By Saul Roth
This study found adults with stressful domestic difficulties, financial problems, legal circumstances, and serious health conditions or more likely than others to contemplate suicide. The victim usually experiences these problems over a long period of time, which can become overwhelming for the victim. The victim then experiences hopelessness because of these situations (Vilhjalmsson et al., 1998).
Alcohol abuse poses increased risk for suicidal ideation when the victim drinks three or more times per week. Socioeconomic status, however, is not a factor according to the study. To me, this finding contradicts the fact that victims with economic difficulties are likely to endure more stress. Furthermore, most suicidal ideation resulting from legal problems is of those that have been arrested and face jail sentences. As a police officer many I find that many crimes involve stealing, which again would negate the socioeconomic status not being a factor in suicidal ideation (Vilhjalmsson et al., 1998). The circumstances the victim experiences could lead him to the other conditions that increase risk for suicide, including drug and alcohol abuse, depression, and medical conditions exacerbated by increased stress. Mental health practitioners need to help the victims with self-esteem (Vilhjalmsson et al., 1998). Suicide prevention organizations should provide mental health referrals and economic assistance if required.

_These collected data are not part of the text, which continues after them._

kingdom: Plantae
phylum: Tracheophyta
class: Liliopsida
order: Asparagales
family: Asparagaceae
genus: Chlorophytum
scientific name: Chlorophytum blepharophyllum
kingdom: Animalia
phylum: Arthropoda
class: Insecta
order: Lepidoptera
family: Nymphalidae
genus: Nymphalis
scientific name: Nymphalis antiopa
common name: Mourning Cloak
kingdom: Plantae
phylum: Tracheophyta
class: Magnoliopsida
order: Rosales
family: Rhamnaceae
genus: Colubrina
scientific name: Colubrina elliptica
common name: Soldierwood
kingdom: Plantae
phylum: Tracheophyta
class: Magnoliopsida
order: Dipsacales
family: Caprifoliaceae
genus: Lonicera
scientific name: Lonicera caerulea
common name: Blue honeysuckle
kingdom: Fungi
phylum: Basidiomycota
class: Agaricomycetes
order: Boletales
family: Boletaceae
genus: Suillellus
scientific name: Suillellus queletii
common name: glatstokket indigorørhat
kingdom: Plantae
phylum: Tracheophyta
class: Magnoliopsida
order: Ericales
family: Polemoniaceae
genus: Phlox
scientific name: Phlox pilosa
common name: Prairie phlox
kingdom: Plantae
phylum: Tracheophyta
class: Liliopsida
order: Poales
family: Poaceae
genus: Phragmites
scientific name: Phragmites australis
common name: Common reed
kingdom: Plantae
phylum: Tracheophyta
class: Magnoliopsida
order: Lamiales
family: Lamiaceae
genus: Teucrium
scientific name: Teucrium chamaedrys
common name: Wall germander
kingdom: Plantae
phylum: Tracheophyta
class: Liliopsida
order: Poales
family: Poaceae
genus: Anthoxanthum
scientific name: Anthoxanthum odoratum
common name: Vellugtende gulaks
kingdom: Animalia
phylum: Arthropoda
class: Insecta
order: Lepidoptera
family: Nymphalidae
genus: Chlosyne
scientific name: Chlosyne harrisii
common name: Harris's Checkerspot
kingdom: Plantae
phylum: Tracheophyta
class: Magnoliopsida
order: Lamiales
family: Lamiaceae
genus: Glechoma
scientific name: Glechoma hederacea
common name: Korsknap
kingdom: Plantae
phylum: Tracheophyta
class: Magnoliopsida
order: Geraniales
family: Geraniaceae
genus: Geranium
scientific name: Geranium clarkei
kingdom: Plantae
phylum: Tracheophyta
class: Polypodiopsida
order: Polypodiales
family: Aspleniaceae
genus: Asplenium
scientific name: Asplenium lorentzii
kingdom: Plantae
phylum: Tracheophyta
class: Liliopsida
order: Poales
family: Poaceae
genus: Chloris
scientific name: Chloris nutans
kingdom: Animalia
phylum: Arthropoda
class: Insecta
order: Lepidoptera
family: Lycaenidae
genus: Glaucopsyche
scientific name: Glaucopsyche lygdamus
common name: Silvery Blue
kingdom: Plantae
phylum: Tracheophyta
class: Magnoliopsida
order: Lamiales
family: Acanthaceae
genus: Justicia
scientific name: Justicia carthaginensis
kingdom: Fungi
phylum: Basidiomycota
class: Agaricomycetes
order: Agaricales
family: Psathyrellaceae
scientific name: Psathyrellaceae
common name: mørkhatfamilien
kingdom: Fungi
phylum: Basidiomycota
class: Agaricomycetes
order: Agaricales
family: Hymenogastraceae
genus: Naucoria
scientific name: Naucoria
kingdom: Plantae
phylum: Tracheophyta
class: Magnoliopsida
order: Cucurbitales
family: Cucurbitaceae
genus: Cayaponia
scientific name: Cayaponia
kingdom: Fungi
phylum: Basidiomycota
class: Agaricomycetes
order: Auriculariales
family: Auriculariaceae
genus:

Most people with suicidal ideation do not actually commit suicide, meaning that there is room to intervene. This is when help can be instituted. The aforementioned studies were conducted outside the United States. However, a large-scale study (Crosby, Cheltenham, & Sacks, 1999) was completed in the U.S. whereby, among the 5,238 people surveyed by telephone, over 5% reported suicidal ideation and about .7 % reported having attempted suicide. In the U.S. general population, this would mean that 2.7 million people have experienced suicidal ideation, and about 700,000 have made an attempt. Among the people that attempted suicide, half had obtained mental health counseling, and about half did not. This study did not find gender differences among those experiencing suicidal ideation. Consistent with other research being single or unemployed posed increased risk. Moreover, poverty was also factor, suggesting that socioeconomic status does in fact play a role in suicidal ideation (Crosby et al., 1999).
In the Crosby et al. (1999) study, most of the respondents with suicidal ideation did not have a suicide plan. Of the ones that attempted suicide, three out of four were admitted to a hospital. I would have to believe the other 25% did not report their attempts to authorities or mental health professionals. The cost of hospital admissions for suicide attempts collectively amounts to $882,053,187. This is the cost for only attempts. I believe it would more than double if those with suicidal ideation were considered into the price tag.
A study compared a group of students to a group of police officers (Lennings, 1995). The students were younger than the police officers and the police officers were likely exposed to more negative events. With these circumstances, it was assumed that the police officers would have a higher rate of suicidal ideation. The students showed no difference in negative circumstances from the officers. I think the reason for this is the small sample size of police. Also, the study would have to review the type of police work the officers conducted and where it was conducted. In my 32 years as a police officer, I have had many negative experiences, but lately as a lieutenant I am usually confined to work in the precinct building. Therefore, I have fewer negative experiences. Moreover, this study took place in Queensland, Australia where there are probably fewer negative experiences for officers as compared to officers in high crime areas in the U.S. The study found that the officers, in fact, employed fewer coping skills than the students. This may be a function of the profession, as it would be expected that an older adult would have better coping skills than a younger student (Lennings, 1995).
It is important to recognize suicidal ideation in police officers. To do so will help get help get help for individual police officers and lower the overall rate of police suicides. As with suicidal ideation in the general public, age, marital status, and level of social support are factors predicting suicide.
Regarding mental health, depression is usually a factor as well as domestic difficulties and alcohol abuse. PTSD is factor found in the general public and is also a large factor for police who experience traumatic events including fatal accidents, crime, child abuse, homicide, suicide, and rape. The officer might relive the experience over and over again, be observed having hyper arousal, and experience negative reactions to events resembling the past incident. The officer might also avoid stimuli that would remind him/her of the incident Alcohol is often used by officers that are experiencing PTSD and is also a problem on its own (Violanti, 2004),
Violanti (2004) conducted a study on suicidal ideation with 115 officers, about 60% of who were male and the remaining 40% female. He found that 23% of the officers had reported suicidal ideation. Furthermore, 10-15% of the officers had been exposed to life-threatening or severe traumatic events. Violanti (2004) suggested that these were small numbers, however. I disagree with that statement, as almost a quarter of the officers reporting suicidal ideation is a large amount. I would further surmise that there were those that did not admit to this either. Police work is usually boring work, going from one call to another. Thus, having over 10% experiencing traumatic events is also a large number. The study noted that officers with a hardy personality were less likely to have suicidal ideation. Lennings (1995) found that officers had fewer coping skills than the students. However, forming a hardy personality is a coping skill that aided the older officers as a buffer against suicidal ideation after experiencing a traumatic event (Violanti, 2004).